Focus on life’s priorities.  Walid’s priorities were clear–to send financial support to his wife and daughter, as well as his extended family still in Tunisia.  He saved enough money to also visit them every several months and recommit to his love for them. His work and career were important, but being there for his family and building for their future was the most important–except, perhaps, for the next lesson.

Trust in God.  I still don’t know how he ended up sitting in the right spot at the right time in front of my building, waiting for me when I left my meetings four hours after he dropped me off.  Had he sized me up—not carrying a suitcase, only a shoulder bag—as someone who would be back at the curb in several hours? Or was it, as he said, a God thing?  He trusted in God to guide his steps and his cab stops.  It seemed to give him perspective, faith that things would work out for him, and support in the tough times.

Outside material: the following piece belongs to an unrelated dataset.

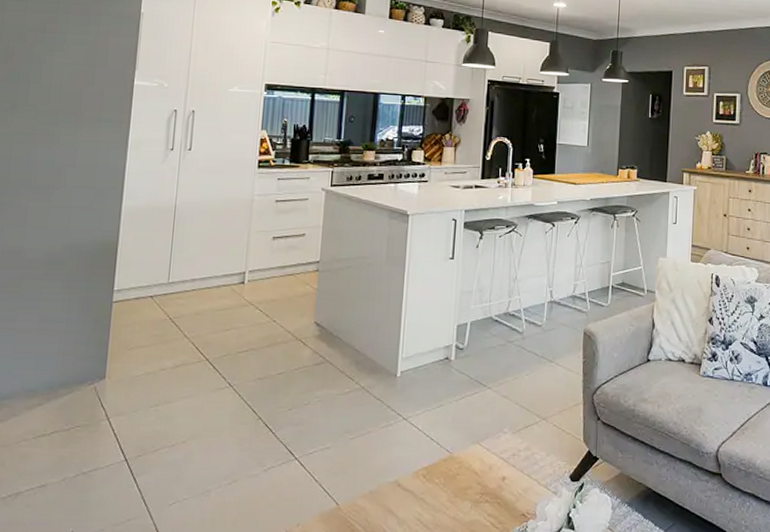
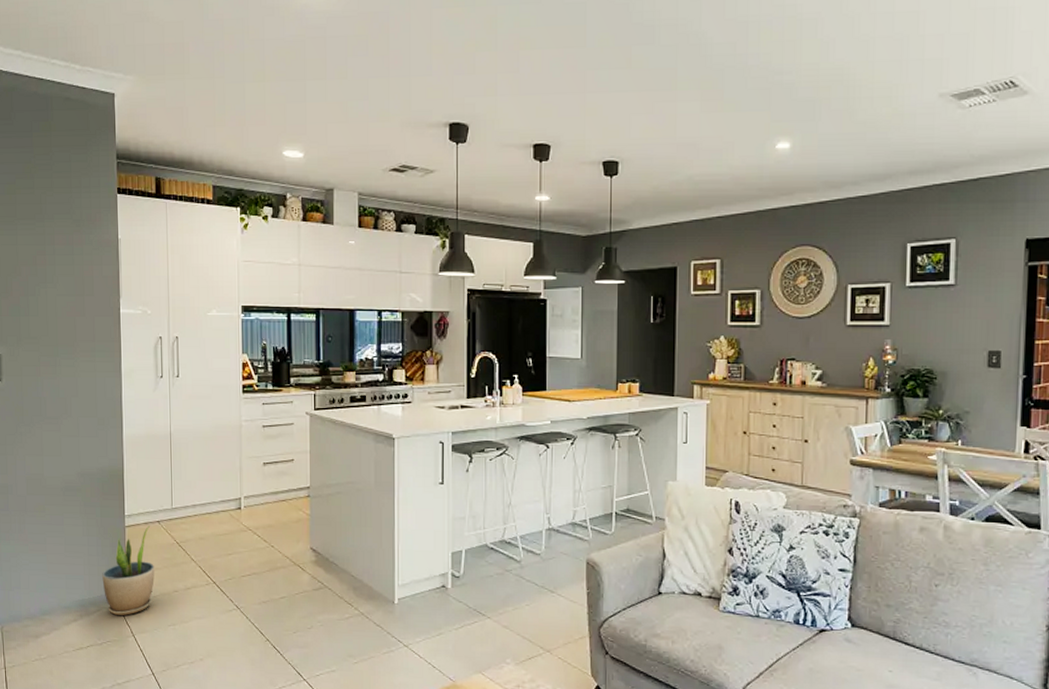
potted plant: none [78,301,142,397] -> present [102,525,155,616]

Chip away at your goals.  With most people I know, chipping away at goals and making only gradual, sometimes zero progress toward them is frustrating and discouraging.  For Walid, however, he continued to focus on the goal of a better life for his family, and, at some point, having them join him in the U.S.  Every day, he counted on the fares he would make that day, and then planned his strategy for the next day, when he would chip away some more.

Be patient with obstacles.  Walid had waited almost six years to take his citizenship test. Each one of those years was an obstacle that separated him from his family, yet he displayed an amazing and unusual degree of patience and faith that he would get past the obstacles.  He was ready to take on his last hurdle–the test–in the next couple of months. I got the sense that, even if he failed the test, he would wait patiently for the next testing date.

Be thankful for your blessings. I asked Walid if he qualified for any public assistance or other aid, and though he was still smiling, he seemed a bit offended that I would ask.  “Oh, no,” he said, “I know I could get money in this way, but there are so many others who need it more.  I am okay; I’m doing just fine without it.” What a refreshing attitude, much like the early immigrants to this country, who viewed the U.S. as a land of opportunity and were thankful just to be living here.

As I look back on my 40 minutes with Walid, I am inspired and humbled by his story.  I hope you are, too.